Bernie Sanders is dropping out of the 2020 race. Tuesday’s debacle of an election in Wisconsin shows why he’s right to do so.

After a series of dramatic legal and political interventions, Wisconsin’s election went ahead with in-person voting despite the threat posed by the coronavirus pandemic. But relatively few polling places actually opened.

In Milwaukee, for example, just 5 out of 180 polling stations opened. This led to long lines of up to 400 people, often crowding together and violating social distancing guidelines despite best efforts. Worse, this debacle has called the legitimacy of the electoral process into question, with many questioning the results and one local Milwaukee official saying, “I do not consider this a legitimate election.”

Turnout numbers will likely be quite low. It will take weeks to find out how many people contracted coronavirus after going out on Election Day and longer to figure out how many people died just to cast their vote.

Of course, there was no easy answer to the problem posed by Tuesday’s election, because it was not simply a private party’s presidential primary at stake. Yes, Democratic primary voters did choose between Joe Biden and Sanders, but there were also official local and statewide elections at stake, including for mayor of Milwaukee and a high-stakes state Supreme Court seat. This made postponing no easy call, because positions would have gone vacant for who knows how long.

However, there is still one clear takeaway from this debacle: Sanders’s decision to drop out is well-warranted.

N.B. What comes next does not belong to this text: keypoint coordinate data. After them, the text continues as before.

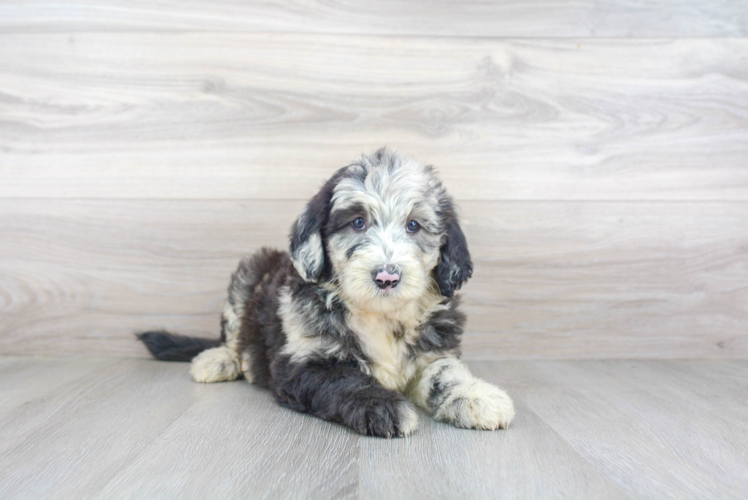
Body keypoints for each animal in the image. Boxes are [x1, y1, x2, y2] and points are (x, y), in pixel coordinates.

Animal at [139, 148, 516, 438]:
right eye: (358, 222)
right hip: (247, 275)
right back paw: (218, 359)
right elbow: (345, 380)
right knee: (233, 334)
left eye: (414, 225)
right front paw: (383, 406)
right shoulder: (303, 362)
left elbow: (445, 374)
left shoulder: (433, 351)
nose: (387, 276)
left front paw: (478, 396)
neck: (379, 315)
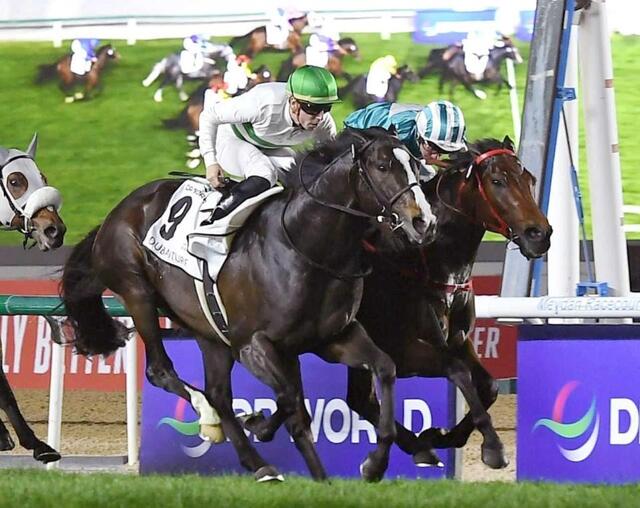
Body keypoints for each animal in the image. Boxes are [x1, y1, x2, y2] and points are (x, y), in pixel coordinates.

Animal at [60, 127, 437, 482]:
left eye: (415, 165)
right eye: (383, 166)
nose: (424, 222)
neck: (307, 246)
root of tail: (117, 211)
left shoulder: (332, 338)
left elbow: (382, 369)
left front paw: (374, 464)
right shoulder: (253, 344)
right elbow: (291, 399)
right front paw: (263, 425)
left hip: (207, 330)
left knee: (219, 392)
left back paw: (259, 464)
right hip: (138, 292)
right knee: (164, 372)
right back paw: (210, 419)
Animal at [346, 136, 552, 470]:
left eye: (530, 179)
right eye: (497, 181)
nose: (539, 235)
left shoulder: (458, 341)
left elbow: (489, 386)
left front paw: (441, 436)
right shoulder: (402, 350)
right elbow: (460, 374)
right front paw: (491, 448)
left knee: (359, 399)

Even if other elections needed to go forward, the voters motivated only by the presidential primary could have stayed home if Sanders wasn’t in the race.

The struggling socialist candidate blasted the Wisconsin disaster, saying that “people should not be forced to put their lives on the line to vote.” Surely, he is right. But he was himself contributing to this problem by obstinately continuing a primary campaign he had already convincingly lost.

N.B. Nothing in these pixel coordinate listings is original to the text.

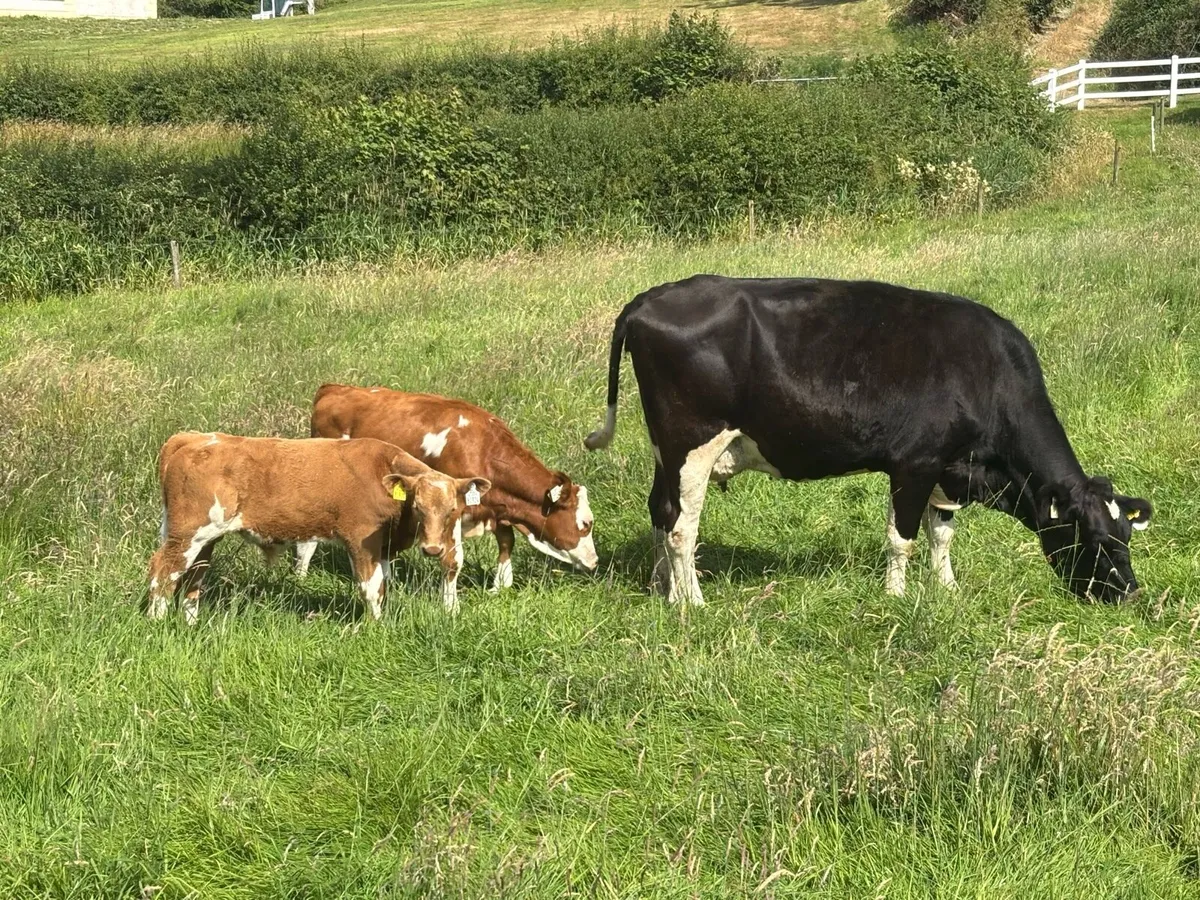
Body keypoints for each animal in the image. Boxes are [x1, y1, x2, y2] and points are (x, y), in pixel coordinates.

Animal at [148, 432, 491, 624]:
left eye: (453, 510)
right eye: (418, 506)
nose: (433, 548)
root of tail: (192, 437)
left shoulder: (383, 545)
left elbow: (382, 586)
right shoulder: (360, 538)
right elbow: (369, 587)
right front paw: (376, 628)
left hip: (205, 537)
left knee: (193, 576)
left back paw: (190, 623)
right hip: (187, 533)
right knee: (163, 571)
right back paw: (156, 622)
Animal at [302, 383, 599, 608]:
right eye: (585, 524)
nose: (595, 562)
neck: (483, 449)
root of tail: (334, 388)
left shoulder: (495, 507)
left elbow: (506, 542)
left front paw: (501, 585)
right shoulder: (452, 509)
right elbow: (453, 560)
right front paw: (450, 606)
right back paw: (301, 575)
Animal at [584, 275, 1153, 605]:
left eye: (1126, 535)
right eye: (1095, 539)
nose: (1130, 594)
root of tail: (648, 298)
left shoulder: (950, 467)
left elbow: (941, 534)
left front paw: (946, 589)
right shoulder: (916, 462)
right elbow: (902, 538)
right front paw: (896, 597)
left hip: (665, 449)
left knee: (659, 512)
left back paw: (661, 589)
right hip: (693, 444)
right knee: (683, 527)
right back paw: (692, 603)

Biden has a commanding delegate lead, and the party has coalesced around him. The presumptive nominee has repeatedly walloped Sanders in recent primary contests. Even left-wing analysts at Vox, usually more sympathetic to Sanders, admitted in mid-March that “Joe Biden has now essentially won the Democratic nomination,” calling it “nearly impossible” for Sanders to secure it at this point.

Sanders made an impressive run and has no doubt influenced the party. But practically speaking, there is no reason for him to continue his campaign at this point, to bring people out in future nominating contests which, in contrast to actual general elections such as the one in November, need not be held. While the headaches posed by holding elections amid a pandemic will plague policymakers either way, we will surely have an easier time ahead of us now that we don’t have to worry about future primary contests.

Sanders has done what is best for the country, rather than what is best for himself.